(Stored dataset items)
━━━━━━━━
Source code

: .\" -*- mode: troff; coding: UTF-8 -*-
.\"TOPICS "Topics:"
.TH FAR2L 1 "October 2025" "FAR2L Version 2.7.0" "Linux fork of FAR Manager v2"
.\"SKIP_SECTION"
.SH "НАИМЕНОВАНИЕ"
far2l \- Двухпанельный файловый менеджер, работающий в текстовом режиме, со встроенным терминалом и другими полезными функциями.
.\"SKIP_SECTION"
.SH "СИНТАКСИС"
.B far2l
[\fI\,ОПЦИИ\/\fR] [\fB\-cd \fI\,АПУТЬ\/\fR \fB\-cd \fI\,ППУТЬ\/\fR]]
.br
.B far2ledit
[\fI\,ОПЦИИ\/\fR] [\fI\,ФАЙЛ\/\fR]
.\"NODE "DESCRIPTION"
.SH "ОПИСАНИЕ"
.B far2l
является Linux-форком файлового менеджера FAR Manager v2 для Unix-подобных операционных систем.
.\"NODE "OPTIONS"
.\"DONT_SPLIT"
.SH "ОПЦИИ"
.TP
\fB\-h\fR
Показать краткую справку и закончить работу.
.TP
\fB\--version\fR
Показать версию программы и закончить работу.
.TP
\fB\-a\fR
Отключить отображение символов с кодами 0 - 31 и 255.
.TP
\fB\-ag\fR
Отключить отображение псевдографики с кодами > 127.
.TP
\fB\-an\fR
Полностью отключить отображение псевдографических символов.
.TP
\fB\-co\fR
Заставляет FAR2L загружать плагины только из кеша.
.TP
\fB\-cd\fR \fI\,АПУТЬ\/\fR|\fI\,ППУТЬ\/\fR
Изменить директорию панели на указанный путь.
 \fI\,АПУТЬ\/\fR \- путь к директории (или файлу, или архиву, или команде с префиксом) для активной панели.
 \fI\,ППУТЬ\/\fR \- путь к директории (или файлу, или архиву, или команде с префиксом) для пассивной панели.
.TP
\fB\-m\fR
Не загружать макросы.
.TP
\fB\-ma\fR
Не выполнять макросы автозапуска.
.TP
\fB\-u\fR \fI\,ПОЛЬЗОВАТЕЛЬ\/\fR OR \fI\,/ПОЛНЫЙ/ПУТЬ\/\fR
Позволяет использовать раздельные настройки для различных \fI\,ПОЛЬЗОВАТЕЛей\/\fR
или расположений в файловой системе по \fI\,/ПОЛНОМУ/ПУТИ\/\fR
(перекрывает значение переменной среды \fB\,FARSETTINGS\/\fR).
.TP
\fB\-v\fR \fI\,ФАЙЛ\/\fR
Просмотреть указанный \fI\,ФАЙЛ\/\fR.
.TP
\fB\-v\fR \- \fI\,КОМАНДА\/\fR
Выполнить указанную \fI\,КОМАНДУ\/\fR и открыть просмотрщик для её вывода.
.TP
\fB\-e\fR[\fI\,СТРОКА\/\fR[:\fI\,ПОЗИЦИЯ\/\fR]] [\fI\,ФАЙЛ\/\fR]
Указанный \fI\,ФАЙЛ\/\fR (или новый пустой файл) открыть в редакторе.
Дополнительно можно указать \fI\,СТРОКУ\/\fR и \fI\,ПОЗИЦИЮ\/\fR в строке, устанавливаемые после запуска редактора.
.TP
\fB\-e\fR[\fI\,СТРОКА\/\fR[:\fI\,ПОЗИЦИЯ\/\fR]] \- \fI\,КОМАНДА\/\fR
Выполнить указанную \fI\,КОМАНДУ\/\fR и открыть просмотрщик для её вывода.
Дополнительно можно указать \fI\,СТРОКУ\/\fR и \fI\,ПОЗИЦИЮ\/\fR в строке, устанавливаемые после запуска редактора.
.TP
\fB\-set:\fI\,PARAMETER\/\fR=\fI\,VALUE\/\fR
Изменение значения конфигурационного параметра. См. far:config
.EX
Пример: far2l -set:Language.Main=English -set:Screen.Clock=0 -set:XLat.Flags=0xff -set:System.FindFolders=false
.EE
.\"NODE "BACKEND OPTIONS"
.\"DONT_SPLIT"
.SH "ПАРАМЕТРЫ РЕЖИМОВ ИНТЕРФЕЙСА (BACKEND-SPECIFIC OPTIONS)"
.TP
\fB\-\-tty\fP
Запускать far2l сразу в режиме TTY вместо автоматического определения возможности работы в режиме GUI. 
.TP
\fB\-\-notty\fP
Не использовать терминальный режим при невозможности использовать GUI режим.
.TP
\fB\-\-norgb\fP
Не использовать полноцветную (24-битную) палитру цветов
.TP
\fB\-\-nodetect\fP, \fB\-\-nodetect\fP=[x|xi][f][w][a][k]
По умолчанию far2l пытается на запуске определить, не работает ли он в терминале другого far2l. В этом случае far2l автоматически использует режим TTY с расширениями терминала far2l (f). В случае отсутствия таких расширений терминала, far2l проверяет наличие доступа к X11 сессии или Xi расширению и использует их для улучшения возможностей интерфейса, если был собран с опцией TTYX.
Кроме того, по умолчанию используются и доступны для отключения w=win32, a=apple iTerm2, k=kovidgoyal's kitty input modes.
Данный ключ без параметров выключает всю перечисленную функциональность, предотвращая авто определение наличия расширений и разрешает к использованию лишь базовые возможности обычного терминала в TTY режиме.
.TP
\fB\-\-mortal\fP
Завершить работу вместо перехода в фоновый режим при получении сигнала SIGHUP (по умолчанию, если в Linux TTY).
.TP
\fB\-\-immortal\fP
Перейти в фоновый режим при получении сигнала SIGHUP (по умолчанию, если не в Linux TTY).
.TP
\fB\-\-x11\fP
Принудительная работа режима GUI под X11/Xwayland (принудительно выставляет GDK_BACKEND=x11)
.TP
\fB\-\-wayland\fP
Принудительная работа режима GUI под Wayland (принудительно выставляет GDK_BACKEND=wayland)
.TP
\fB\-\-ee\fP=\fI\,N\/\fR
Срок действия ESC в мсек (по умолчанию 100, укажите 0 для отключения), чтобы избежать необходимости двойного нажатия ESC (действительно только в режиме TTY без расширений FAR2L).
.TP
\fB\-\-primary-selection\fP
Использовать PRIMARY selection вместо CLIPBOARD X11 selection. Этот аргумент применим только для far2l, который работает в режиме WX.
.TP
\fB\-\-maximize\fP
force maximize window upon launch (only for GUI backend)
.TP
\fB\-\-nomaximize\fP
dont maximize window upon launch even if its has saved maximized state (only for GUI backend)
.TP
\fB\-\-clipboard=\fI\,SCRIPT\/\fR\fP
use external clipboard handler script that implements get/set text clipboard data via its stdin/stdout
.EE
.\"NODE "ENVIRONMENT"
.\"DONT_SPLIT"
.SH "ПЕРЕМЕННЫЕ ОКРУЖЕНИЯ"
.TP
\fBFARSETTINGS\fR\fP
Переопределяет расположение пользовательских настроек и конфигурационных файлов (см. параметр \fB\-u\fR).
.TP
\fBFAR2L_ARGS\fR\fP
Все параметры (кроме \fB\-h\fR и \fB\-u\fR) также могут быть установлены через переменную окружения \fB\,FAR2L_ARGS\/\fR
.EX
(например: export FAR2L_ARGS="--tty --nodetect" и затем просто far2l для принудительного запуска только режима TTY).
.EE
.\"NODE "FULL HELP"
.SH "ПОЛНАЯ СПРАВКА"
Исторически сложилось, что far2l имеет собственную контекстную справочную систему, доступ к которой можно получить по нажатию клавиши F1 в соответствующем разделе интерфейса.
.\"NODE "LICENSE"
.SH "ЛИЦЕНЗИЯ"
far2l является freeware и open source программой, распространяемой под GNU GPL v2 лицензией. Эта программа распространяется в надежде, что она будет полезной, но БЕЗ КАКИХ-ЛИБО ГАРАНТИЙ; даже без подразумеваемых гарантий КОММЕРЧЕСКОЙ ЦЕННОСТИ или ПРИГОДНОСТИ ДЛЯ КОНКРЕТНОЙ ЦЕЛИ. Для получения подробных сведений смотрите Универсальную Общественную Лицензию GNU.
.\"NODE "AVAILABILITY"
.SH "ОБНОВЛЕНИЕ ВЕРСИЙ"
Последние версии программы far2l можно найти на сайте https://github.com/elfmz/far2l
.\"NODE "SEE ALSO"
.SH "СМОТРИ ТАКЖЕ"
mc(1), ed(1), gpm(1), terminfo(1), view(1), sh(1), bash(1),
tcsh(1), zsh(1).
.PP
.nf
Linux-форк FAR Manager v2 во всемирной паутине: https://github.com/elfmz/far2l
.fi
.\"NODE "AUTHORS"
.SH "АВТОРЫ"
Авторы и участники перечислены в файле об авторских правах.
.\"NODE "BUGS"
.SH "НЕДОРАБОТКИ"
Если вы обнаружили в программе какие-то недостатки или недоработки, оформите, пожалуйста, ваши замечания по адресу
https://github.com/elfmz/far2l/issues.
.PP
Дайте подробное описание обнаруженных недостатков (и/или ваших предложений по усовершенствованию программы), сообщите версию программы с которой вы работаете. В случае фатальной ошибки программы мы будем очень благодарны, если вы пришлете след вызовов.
━━━━━━━━
▶ [What you have to do]
Look back at the entries above. Retype the line with "Завершить работу вместо", the line with "только режима TTY).", and all lines in between.

▶ [Written response]
Завершить работу вместо перехода в фоновый режим при получении сигнала SIGHUP (по умолчанию, если в Linux TTY).
.TP
\fB\-\-immortal\fP
Перейти в фоновый режим при получении сигнала SIGHUP (по умолчанию, если не в Linux TTY).
.TP
\fB\-\-x11\fP
Принудительная работа режима GUI под X11/Xwayland (принудительно выставляет GDK_BACKEND=x11)
.TP
\fB\-\-wayland\fP
Принудительная работа режима GUI под Wayland (принудительно выставляет GDK_BACKEND=wayland)
.TP
\fB\-\-ee\fP=\fI\,N\/\fR
Срок действия ESC в мсек (по умолчанию 100, укажите 0 для отключения), чтобы избежать необходимости двойного нажатия ESC (действительно только в режиме TTY без расширений FAR2L).
.TP
\fB\-\-primary-selection\fP
Использовать PRIMARY selection вместо CLIPBOARD X11 selection. Этот аргумент применим только для far2l, который работает в режиме WX.
.TP
\fB\-\-maximize\fP
force maximize window upon launch (only for GUI backend)
.TP
\fB\-\-nomaximize\fP
dont maximize window upon launch even if its has saved maximized state (only for GUI backend)
.TP
\fB\-\-clipboard=\fI\,SCRIPT\/\fR\fP
use external clipboard handler script that implements get/set text clipboard data via its stdin/stdout
.EE
.\"NODE "ENVIRONMENT"
.\"DONT_SPLIT"
.SH "ПЕРЕМЕННЫЕ ОКРУЖЕНИЯ"
.TP
\fBFARSETTINGS\fR\fP
Переопределяет расположение пользовательских настроек и конфигурационных файлов (см. параметр \fB\-u\fR).
.TP
\fBFAR2L_ARGS\fR\fP
Все параметры (кроме \fB\-h\fR и \fB\-u\fR) также могут быть установлены через переменную окружения \fB\,FAR2L_ARGS\/\fR
.EX
(например: export FAR2L_ARGS="--tty --nodetect" и затем просто far2l для принудительного запуска только режима TTY).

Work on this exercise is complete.